A solid second-half showing at the Luzhniki Satdium in Moscow on Saturday saw Brazil eventually canter to a 3-0 victory over World Cup hosts Russia on the Brasil Global Tour.
Barcelona stars Philippe Coutinho and Paulinho were on the scoresheet, with defender Miranda knocking home the other from close range in what coach Tite believes was a valuable exercise for his side ahead of June’s World Cup finals.
Below, Brasil Global Tour take a look at some of the major talking points from the Russian capital.
Paulinho has been become increasingly important to Brazil’s attacking play over the past 18 months. The Barcelona man has now netted seven goals under Tite, the same number of strikes as Neymar and only one less than the top-scorer under the current coach, Gabriel Jesus.
His uncanny ability to perfectly-time his late runs into the box was in display once again as he earned a penalty and headed a goal himself. His thrust from midfield has added an extra dimension to the side and has been vital in reducing the dependence on Neymar.
Chelsea midfielder Willian once again impressed in a Brazil shirt and, combined with his sensational club form, now appears to have a real chance of forcing his way back into Brazil’s starting XI.
The only player to lose his place under Tite, The 29-year-old could reclaim his role on the right as Tite looks increasingly as if he may be set to drop Renato Augusto from central midfield, freeing up the role for Coutinho to move inside and leave the right-wing for Willian.
Tite has repeatedly trialled Coutinho in a deeper midfield role and once again asked the Barcelona man to move central and create. This was the first time he had started a match in central midfield under Tite. In the first half, however, the Barcelona man found it tough going despite Douglas Costa pulling very wide to afford him more space.

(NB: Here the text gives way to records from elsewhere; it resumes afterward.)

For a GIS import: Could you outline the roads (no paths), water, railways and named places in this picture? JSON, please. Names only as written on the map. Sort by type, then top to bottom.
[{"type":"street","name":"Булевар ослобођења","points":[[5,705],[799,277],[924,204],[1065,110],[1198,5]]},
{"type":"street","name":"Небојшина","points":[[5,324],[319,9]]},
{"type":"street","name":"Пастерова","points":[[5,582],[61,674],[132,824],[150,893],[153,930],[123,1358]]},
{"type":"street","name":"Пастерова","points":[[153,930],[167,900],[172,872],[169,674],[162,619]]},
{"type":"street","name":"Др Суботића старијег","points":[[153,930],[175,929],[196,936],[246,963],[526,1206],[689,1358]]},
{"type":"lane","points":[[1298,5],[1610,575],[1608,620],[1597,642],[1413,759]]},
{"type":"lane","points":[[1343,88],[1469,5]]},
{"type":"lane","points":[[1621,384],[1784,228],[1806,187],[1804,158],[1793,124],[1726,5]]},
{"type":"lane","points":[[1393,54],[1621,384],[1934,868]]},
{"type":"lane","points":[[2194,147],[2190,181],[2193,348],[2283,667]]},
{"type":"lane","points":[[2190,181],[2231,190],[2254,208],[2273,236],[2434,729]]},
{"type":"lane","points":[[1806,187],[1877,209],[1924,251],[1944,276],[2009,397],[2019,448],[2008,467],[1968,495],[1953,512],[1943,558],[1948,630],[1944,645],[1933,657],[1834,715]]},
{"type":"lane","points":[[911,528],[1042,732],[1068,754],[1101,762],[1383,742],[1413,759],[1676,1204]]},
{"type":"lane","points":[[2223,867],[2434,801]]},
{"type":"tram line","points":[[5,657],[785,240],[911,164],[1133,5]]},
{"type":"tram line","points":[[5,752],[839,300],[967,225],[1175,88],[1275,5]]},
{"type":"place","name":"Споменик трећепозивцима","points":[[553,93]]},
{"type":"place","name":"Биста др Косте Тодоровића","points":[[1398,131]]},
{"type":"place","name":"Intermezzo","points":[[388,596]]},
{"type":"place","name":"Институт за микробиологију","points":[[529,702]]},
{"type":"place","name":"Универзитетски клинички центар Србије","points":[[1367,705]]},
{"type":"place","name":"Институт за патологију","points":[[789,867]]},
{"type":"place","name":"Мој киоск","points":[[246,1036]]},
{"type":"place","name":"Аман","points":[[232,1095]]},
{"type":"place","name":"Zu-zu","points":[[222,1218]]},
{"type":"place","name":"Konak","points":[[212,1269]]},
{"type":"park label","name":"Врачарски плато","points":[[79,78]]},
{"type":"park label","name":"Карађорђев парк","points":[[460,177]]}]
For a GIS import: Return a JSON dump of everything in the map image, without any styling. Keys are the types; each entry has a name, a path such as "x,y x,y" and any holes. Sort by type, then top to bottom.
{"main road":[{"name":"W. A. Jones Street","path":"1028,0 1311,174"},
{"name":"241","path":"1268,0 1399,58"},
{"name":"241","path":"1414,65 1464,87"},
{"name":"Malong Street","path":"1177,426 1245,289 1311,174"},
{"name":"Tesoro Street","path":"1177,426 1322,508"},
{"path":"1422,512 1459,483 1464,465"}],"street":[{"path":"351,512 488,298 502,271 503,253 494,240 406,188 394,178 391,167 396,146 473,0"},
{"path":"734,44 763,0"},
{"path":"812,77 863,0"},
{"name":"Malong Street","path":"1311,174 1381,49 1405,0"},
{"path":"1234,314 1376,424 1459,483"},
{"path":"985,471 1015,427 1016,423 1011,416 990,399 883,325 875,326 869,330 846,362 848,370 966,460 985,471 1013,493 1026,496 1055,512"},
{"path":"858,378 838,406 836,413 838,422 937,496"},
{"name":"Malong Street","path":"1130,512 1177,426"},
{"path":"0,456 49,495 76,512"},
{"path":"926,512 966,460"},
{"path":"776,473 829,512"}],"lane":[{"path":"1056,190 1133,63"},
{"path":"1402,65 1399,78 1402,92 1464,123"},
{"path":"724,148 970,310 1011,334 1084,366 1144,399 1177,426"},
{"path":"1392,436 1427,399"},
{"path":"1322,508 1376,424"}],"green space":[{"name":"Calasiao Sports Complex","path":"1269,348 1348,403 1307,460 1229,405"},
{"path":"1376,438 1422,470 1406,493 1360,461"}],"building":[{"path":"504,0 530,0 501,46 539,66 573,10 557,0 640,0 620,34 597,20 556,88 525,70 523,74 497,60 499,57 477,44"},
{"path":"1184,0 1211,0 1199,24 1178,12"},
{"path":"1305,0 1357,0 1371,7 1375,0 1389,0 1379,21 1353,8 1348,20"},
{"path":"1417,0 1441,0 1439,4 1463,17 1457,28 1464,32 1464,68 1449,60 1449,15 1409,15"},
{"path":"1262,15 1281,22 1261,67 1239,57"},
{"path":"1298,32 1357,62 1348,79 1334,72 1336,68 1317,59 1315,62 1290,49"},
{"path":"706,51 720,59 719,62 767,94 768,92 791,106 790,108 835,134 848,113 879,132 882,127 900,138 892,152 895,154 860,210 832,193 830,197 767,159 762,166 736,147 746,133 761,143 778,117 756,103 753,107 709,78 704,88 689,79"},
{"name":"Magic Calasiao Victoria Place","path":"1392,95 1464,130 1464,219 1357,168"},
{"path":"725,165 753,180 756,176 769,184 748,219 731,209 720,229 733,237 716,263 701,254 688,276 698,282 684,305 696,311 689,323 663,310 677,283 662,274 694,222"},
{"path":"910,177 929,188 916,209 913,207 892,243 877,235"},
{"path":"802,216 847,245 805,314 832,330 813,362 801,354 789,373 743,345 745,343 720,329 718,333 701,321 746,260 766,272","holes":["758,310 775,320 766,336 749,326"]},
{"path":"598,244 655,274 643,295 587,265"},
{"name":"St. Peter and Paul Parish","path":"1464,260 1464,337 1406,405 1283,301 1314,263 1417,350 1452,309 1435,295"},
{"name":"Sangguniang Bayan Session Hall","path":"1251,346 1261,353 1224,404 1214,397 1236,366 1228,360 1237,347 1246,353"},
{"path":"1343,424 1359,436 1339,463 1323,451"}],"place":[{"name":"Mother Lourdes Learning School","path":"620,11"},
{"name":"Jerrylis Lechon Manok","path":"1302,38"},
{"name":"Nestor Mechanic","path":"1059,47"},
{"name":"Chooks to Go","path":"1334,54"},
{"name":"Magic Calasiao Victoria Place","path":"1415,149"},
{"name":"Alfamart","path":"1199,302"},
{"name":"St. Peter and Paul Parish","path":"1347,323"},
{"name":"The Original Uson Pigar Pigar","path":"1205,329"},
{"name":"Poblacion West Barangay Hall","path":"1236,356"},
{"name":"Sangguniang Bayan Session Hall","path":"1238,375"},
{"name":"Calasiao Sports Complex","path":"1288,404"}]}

Coutinho had a tall task on his hands with so many Russian defenders in front of him, but he improved as the Selecao found a way through in the second-half and stepped up to convert a penalty for yet another goal under Tite. For Coutinho to be effective in the role, he will need to operate in a more cohesive attacking approach than we saw in the first 45 minutes.
Brazil struggled to break down their dogged hosts in the first 45 minutes and even suffered a few scares shortly before half-time when Russia began to find some joy on the counter-attack, missing a glaring opportunity to take a first-half lead.
Brazil appeared a little disjointed in attack, but coach Tite later insisted this was quite by design: He’d tasked his attackers with constantly swapping positions in an attempt to unsettle a Russia side that was deploying the sort of deep block he expects from many of the Selecao’s opponents at the World Cup.
Brazil cruised to victory after the break, but next up for the Selecao is a first meeting with Germany since the 7-1 – a match that Tite says will offer the five-time world champions a chance to finally erase the demons of that fateful night in Belo Horizonte almost four years ago.
"We are in a building period and emotionally it will be important. Against Germany, we will want to play football, to be competitive, mentally strong, and put an idea in play. We are looking to impose our way of playing."